EXERCISE DESCRIPTION
Quote the entries below from the very start through the line that contains "4. Think about", with both ends included. Leave the pictures out of your answer.

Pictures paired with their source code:
=-=-=-=-=
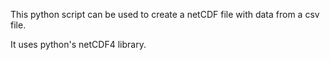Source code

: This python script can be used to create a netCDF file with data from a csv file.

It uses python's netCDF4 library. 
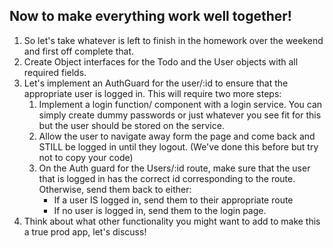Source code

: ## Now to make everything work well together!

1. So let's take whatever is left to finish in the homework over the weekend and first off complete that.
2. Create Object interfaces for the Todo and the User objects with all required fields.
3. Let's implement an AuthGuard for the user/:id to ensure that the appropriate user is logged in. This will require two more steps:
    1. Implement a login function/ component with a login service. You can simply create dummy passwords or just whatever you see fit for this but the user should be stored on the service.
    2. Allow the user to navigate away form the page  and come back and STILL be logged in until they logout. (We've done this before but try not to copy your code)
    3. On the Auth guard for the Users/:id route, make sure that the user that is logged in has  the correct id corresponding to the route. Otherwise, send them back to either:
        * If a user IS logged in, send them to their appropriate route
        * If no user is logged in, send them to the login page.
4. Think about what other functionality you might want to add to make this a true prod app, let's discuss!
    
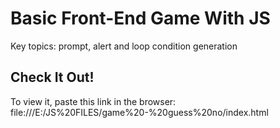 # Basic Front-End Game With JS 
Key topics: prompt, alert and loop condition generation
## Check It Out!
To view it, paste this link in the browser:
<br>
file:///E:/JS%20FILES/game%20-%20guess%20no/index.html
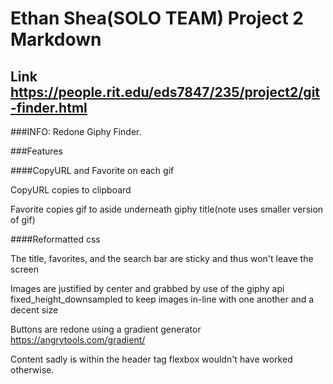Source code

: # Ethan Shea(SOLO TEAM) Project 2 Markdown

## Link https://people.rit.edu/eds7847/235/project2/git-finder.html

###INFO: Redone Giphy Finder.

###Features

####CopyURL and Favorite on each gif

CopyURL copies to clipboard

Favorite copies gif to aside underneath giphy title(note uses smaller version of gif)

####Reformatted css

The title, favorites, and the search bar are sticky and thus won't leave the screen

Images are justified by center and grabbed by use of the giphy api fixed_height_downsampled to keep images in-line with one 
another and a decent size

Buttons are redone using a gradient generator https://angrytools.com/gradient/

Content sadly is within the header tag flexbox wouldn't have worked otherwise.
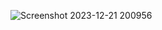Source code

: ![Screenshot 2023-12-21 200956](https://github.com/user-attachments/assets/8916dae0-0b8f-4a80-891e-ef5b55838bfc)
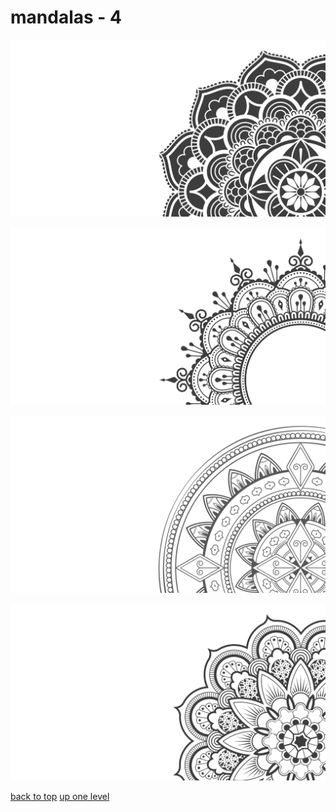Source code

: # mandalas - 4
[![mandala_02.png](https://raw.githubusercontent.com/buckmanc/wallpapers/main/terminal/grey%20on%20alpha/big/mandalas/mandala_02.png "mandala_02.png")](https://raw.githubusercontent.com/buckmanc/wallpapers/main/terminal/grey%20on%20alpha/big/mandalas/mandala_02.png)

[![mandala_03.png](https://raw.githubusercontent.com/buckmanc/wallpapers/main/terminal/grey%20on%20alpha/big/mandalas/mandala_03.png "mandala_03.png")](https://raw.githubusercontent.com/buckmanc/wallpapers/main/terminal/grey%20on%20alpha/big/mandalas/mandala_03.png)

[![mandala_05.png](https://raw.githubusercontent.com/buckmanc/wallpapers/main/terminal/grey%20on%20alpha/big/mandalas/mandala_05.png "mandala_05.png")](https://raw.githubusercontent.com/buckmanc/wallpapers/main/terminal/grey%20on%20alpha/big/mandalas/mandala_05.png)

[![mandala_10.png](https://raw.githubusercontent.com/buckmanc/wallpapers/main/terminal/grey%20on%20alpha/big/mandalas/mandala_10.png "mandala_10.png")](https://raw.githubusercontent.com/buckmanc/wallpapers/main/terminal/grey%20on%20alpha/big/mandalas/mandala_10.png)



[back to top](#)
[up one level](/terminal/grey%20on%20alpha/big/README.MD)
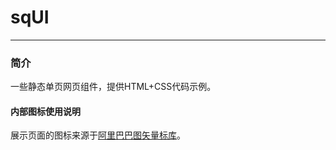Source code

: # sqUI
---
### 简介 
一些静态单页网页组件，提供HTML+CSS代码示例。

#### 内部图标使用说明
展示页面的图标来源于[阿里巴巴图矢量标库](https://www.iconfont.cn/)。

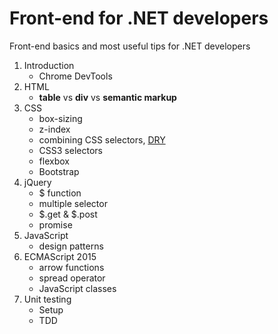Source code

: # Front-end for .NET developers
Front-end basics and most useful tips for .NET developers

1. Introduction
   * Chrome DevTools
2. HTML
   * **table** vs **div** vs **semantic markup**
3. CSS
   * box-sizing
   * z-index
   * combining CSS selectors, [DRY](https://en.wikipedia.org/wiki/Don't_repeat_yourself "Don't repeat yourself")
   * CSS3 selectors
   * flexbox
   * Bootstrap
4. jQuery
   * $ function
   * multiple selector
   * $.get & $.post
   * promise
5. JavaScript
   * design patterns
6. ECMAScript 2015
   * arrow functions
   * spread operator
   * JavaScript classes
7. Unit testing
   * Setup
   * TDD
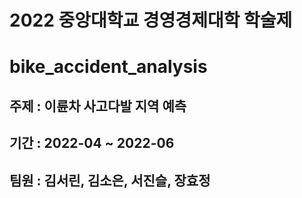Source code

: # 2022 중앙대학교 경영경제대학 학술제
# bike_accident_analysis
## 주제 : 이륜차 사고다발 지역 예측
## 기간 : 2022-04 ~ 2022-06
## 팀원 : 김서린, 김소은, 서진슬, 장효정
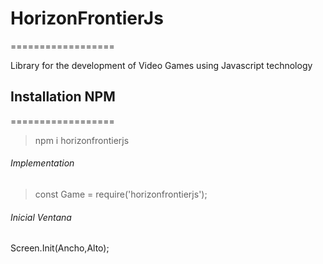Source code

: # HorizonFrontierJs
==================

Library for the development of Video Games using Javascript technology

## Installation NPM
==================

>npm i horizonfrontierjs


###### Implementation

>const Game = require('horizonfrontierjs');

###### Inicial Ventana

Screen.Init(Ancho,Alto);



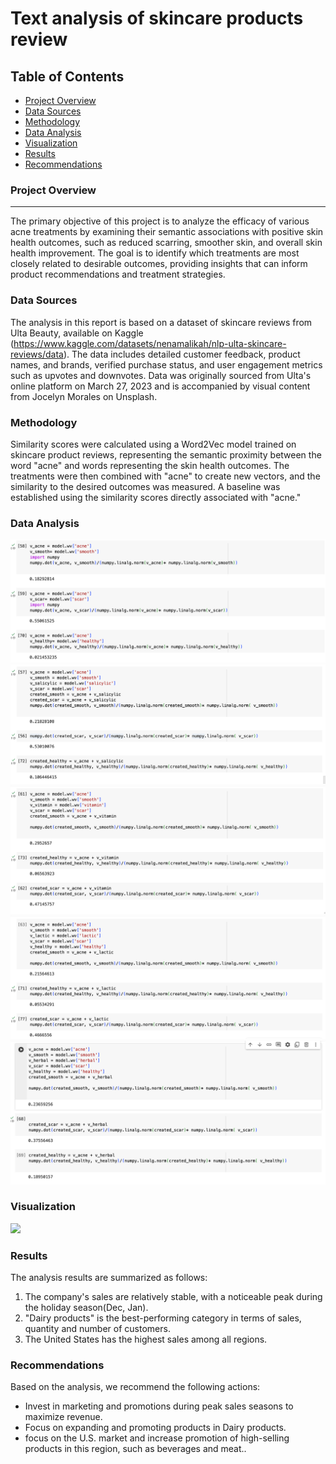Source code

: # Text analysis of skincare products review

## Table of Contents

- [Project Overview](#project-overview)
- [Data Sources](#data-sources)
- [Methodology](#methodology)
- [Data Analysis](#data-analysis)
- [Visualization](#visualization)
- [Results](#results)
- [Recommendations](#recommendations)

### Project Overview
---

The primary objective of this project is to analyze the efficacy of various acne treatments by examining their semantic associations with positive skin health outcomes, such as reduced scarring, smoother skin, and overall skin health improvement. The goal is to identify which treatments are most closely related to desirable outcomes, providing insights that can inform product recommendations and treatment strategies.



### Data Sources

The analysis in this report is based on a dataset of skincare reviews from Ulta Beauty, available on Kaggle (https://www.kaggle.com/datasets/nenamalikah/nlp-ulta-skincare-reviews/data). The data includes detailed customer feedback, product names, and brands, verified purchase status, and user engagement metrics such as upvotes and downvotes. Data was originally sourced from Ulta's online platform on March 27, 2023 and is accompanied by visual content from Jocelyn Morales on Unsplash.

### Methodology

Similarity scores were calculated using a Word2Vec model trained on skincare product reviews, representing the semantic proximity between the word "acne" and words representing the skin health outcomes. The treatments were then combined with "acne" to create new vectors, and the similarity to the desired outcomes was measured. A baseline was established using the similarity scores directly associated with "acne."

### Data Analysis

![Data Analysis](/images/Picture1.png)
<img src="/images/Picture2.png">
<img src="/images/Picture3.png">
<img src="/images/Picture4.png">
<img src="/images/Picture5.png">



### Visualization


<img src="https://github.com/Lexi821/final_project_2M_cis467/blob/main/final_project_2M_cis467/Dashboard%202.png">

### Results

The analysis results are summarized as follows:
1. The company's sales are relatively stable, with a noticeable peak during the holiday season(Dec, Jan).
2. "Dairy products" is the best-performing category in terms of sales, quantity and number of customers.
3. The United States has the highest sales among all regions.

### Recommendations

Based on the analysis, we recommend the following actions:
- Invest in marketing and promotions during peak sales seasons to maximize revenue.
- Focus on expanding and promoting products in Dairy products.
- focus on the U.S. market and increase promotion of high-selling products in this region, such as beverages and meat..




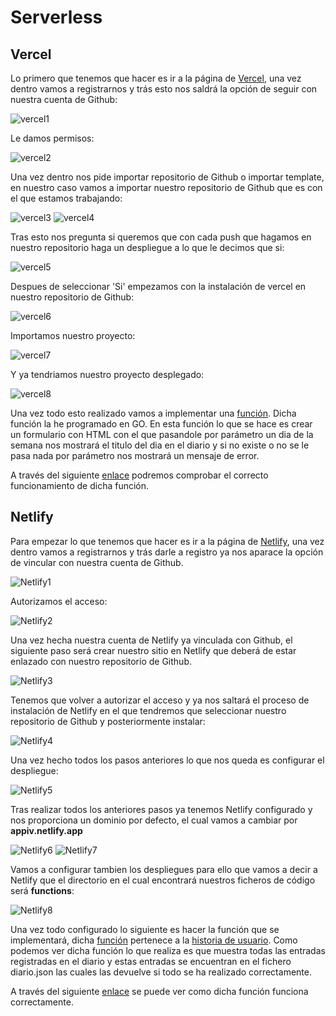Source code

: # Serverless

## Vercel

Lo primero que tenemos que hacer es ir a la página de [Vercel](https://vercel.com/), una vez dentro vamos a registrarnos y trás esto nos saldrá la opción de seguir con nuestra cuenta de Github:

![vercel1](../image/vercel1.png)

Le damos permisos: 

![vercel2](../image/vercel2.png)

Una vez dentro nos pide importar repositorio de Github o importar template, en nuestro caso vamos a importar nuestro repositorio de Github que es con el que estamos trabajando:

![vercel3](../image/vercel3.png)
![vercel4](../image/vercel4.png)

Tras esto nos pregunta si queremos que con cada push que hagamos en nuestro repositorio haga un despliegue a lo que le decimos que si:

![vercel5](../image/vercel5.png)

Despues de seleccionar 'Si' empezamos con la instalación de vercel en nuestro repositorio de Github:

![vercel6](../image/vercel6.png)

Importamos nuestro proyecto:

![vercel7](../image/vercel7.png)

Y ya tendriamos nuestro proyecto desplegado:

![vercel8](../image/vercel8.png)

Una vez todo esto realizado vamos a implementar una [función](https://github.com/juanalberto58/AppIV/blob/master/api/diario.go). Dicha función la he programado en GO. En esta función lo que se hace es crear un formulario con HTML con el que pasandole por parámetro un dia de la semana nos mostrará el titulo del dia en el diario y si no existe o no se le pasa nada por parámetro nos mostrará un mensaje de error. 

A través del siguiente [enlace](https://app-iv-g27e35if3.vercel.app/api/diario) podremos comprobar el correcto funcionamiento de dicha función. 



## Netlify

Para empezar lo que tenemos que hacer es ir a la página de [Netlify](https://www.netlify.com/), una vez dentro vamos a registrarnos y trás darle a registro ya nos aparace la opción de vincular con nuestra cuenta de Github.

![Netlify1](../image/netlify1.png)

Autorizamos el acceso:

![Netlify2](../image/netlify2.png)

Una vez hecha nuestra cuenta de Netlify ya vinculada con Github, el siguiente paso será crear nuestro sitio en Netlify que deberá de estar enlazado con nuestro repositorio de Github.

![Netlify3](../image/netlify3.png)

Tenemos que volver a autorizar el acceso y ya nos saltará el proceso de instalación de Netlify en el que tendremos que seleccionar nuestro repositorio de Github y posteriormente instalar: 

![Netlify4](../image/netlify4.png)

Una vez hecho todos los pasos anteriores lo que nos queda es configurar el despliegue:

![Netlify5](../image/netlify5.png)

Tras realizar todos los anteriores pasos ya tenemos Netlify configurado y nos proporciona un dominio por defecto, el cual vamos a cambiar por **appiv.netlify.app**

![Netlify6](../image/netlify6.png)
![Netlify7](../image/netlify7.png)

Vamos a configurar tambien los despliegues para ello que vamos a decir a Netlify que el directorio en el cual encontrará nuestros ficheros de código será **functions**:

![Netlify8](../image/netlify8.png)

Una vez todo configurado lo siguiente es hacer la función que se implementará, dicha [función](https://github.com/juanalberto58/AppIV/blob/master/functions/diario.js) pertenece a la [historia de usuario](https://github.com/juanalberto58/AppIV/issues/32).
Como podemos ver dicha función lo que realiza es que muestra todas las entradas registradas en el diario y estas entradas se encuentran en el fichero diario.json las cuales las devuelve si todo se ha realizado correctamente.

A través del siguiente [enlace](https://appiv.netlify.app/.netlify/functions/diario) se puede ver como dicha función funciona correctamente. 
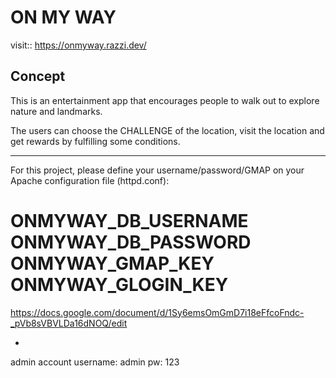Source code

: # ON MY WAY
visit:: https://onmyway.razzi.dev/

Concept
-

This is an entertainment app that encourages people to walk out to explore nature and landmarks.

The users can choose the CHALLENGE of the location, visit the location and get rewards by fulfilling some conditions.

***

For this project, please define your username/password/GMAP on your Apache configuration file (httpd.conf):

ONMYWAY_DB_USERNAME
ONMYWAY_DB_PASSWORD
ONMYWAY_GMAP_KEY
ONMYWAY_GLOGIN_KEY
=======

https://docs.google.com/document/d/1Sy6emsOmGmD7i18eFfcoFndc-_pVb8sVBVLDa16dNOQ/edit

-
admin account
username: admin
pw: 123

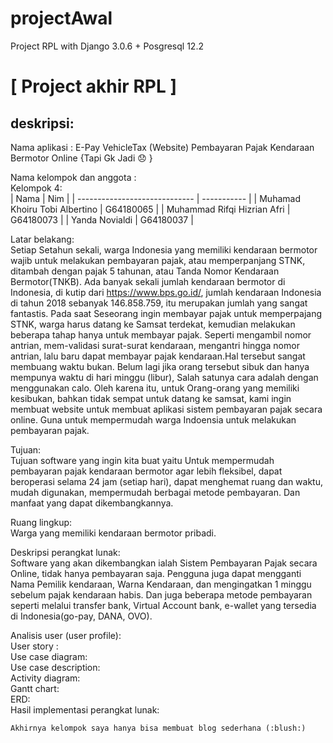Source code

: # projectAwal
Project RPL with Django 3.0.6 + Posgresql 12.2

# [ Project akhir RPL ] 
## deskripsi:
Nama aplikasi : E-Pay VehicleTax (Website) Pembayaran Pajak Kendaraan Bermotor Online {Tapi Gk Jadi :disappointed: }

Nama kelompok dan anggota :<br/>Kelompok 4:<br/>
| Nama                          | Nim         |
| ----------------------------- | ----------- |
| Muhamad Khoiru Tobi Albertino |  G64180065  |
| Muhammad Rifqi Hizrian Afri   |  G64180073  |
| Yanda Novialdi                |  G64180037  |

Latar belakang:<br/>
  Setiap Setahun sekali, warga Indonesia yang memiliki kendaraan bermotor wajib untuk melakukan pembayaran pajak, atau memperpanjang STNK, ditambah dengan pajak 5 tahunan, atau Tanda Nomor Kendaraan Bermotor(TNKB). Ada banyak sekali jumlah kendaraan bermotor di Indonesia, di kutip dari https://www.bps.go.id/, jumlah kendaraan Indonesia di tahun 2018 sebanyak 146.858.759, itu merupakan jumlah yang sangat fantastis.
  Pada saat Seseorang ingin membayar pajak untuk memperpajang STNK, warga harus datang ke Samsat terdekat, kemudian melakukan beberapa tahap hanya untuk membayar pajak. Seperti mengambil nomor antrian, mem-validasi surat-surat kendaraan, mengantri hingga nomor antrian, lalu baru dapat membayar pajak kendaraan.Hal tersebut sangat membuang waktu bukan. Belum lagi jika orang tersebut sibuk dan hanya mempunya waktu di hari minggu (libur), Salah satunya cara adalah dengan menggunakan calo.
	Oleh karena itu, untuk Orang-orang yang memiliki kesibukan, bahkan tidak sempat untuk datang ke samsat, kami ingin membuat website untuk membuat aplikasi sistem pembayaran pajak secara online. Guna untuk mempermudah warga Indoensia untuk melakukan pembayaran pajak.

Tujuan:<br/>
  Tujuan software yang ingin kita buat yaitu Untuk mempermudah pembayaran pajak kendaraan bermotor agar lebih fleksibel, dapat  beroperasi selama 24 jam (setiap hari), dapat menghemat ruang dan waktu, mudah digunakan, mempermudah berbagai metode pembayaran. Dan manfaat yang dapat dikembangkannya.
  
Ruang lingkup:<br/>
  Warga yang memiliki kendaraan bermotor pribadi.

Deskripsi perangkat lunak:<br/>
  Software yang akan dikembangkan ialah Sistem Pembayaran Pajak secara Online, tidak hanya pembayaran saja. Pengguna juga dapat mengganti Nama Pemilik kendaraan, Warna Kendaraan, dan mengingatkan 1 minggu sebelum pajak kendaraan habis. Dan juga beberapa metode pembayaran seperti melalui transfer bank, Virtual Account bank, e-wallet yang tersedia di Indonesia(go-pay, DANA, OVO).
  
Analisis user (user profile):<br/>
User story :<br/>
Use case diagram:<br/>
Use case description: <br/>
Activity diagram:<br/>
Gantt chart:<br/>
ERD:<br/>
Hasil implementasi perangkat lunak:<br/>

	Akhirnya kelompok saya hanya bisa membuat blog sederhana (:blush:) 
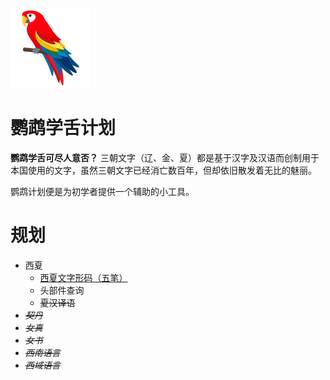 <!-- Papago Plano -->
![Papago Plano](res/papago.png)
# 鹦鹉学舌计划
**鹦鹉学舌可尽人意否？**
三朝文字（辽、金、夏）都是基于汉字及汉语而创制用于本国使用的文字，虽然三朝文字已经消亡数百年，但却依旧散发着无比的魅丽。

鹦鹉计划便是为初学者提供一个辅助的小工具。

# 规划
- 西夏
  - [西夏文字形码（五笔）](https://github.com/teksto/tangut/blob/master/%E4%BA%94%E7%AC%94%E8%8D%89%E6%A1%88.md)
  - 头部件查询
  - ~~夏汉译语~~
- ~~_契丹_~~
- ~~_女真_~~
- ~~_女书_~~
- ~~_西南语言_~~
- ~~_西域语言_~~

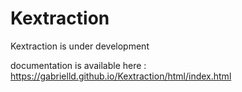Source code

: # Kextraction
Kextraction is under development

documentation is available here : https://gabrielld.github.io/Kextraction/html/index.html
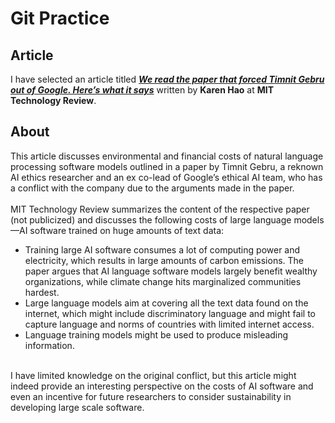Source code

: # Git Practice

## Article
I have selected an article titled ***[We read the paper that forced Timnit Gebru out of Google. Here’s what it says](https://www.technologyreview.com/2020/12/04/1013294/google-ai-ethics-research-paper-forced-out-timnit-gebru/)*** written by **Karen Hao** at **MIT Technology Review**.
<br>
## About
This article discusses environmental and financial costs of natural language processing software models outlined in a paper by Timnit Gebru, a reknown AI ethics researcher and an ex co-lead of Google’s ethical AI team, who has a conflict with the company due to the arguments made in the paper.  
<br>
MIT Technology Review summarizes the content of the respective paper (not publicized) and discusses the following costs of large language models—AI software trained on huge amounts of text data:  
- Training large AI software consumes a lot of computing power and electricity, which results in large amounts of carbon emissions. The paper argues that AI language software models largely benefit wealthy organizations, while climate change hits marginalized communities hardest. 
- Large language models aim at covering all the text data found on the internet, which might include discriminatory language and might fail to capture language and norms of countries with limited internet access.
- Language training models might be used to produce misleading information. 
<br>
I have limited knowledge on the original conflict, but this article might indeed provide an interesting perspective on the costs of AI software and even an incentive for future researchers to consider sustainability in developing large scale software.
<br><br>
=-=-=-=-=
THE ANSWER
Source code

: This python script can be used to create a netCDF file with data from a csv file.

It uses python's netCDF4 library. 
Source code

: ## Now to make everything work well together!

1. So let's take whatever is left to finish in the homework over the weekend and first off complete that.
2. Create Object interfaces for the Todo and the User objects with all required fields.
3. Let's implement an AuthGuard for the user/:id to ensure that the appropriate user is logged in. This will require two more steps:
    1. Implement a login function/ component with a login service. You can simply create dummy passwords or just whatever you see fit for this but the user should be stored on the service.
    2. Allow the user to navigate away form the page  and come back and STILL be logged in until they logout. (We've done this before but try not to copy your code)
    3. On the Auth guard for the Users/:id route, make sure that the user that is logged in has  the correct id corresponding to the route. Otherwise, send them back to either:
        * If a user IS logged in, send them to their appropriate route
        * If no user is logged in, send them to the login page.
4. Think about what other functionality you might want to add to make this a true prod app, let's discuss!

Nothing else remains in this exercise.